A case of the same kind, but of still greater interest, is that of Mary Anne M'Conkey, who was tried at the Monaghan Assizes in 1841 for the murder of her husband. I am indebted for the particulars to Dr. Geoghegan, one of the principal Crown witnesses. The prisoner who had been too intimate with another man, and had been heard to express her intention of getting rid of her husband, was observed one day before dinner to separate some greens for him from the plateful intended for the rest of the family. None of the latter suffered at all.

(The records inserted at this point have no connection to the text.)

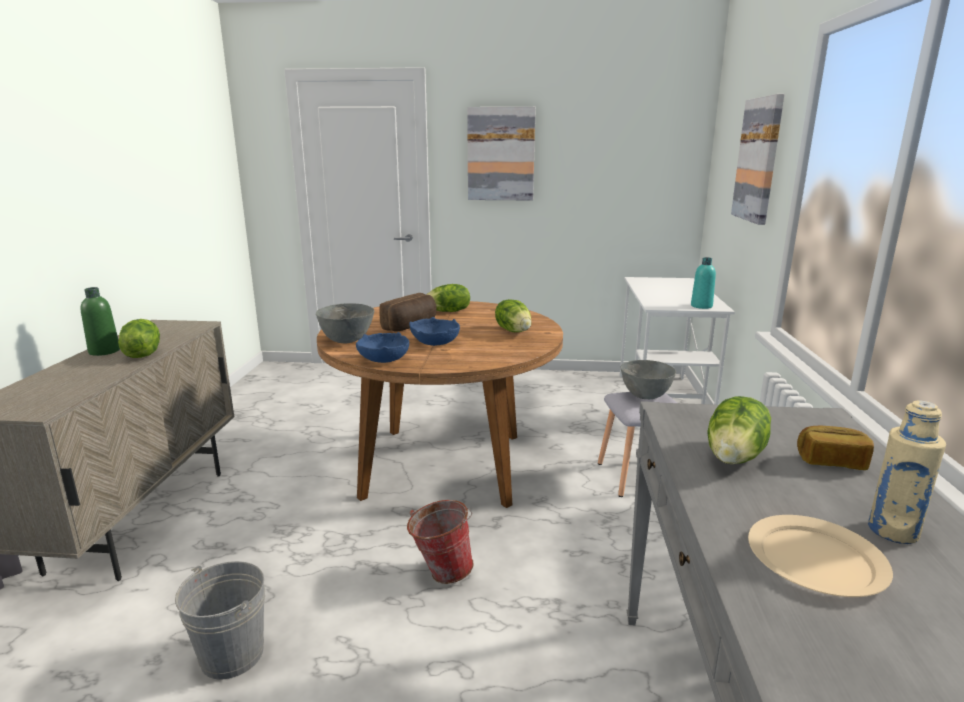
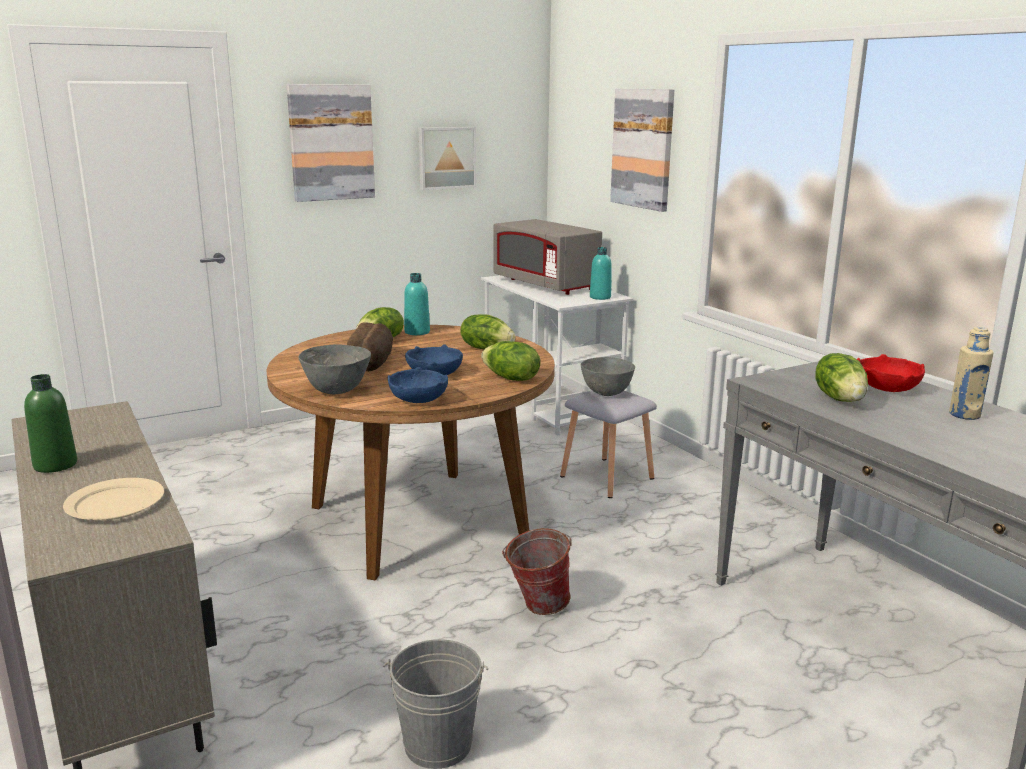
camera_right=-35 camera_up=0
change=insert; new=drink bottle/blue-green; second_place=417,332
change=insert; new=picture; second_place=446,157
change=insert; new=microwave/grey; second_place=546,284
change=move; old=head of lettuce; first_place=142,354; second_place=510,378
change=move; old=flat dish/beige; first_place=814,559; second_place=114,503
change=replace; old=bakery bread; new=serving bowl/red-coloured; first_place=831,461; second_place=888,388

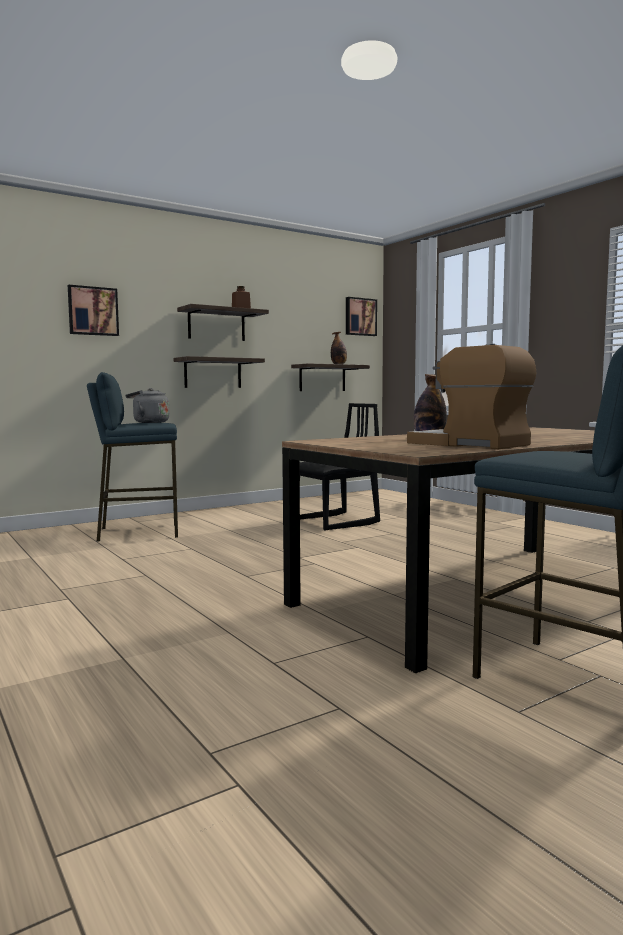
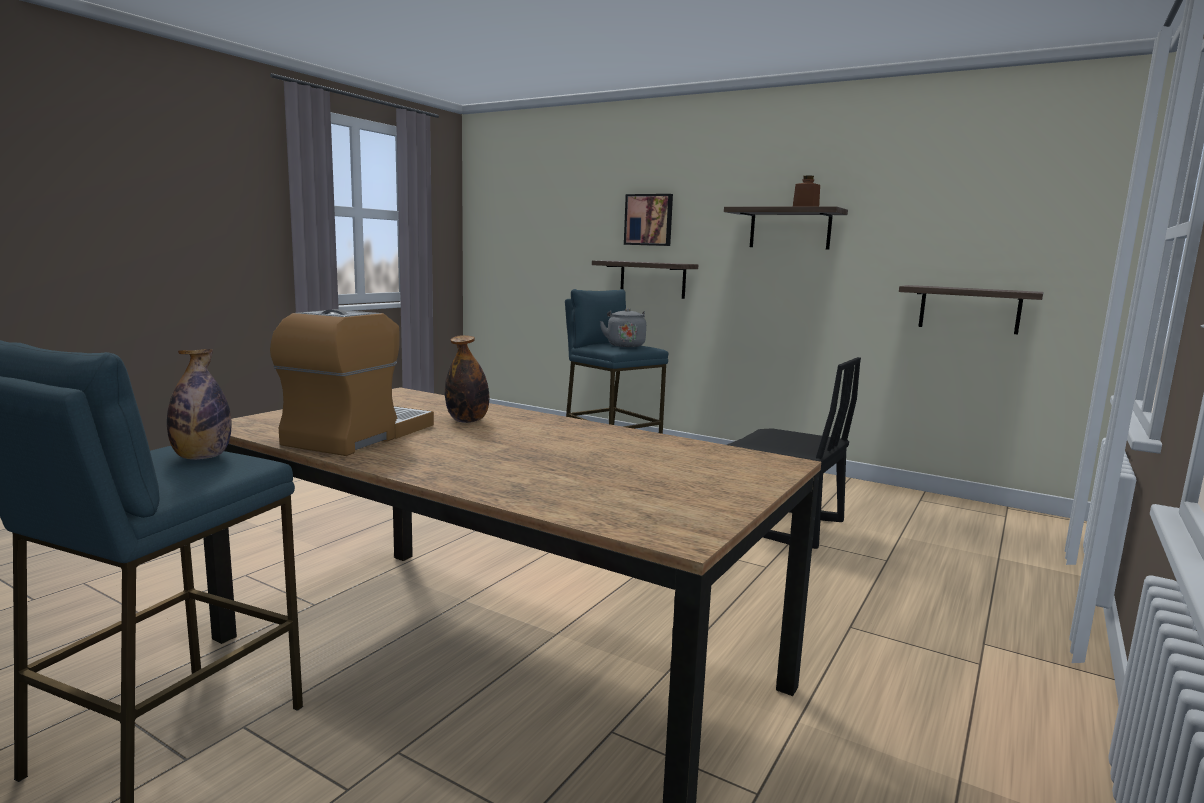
camera_right=65 camera_up=5
change=delete; old=picture; first_place=360,317
change=move; old=wall shelf; first_place=213,373; second_place=652,279
change=move; old=drink bottle; first_place=339,364; second_place=202,457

But her husband was taken violently ill immediately after dinner, and died; and a neighbour accidentally present, who partook, though sparingly, of the same dish with him, was also similarly and violently affected but recovered. The deceased before finishing the greens said they had a disagreeable sharp taste, and was seized soon after with burning at the heart, tenderness at the pit of the stomach, vomiting, coldness, a sense of biting in the tongue and tingling through the whole flesh, excessive restlessness, occasional incoherence, locked-jaw, clenching of the hands, and frothing at the mouth; and he expired three hours after the meal. His neighbour, two minutes after finishing his greens, experienced a sense of pricking in the mouth and burning in the throat, gullet, and stomach; then salivation, a feeling of swelling in the face without actual fulness, general numbness and creeping in the skin; next excessive

  1. Marx, die Lehre von den Giften, i. ii. 429, from Hitzig's Zeitschrift für die Criminal-Rechts-Pflege, I. i. 1.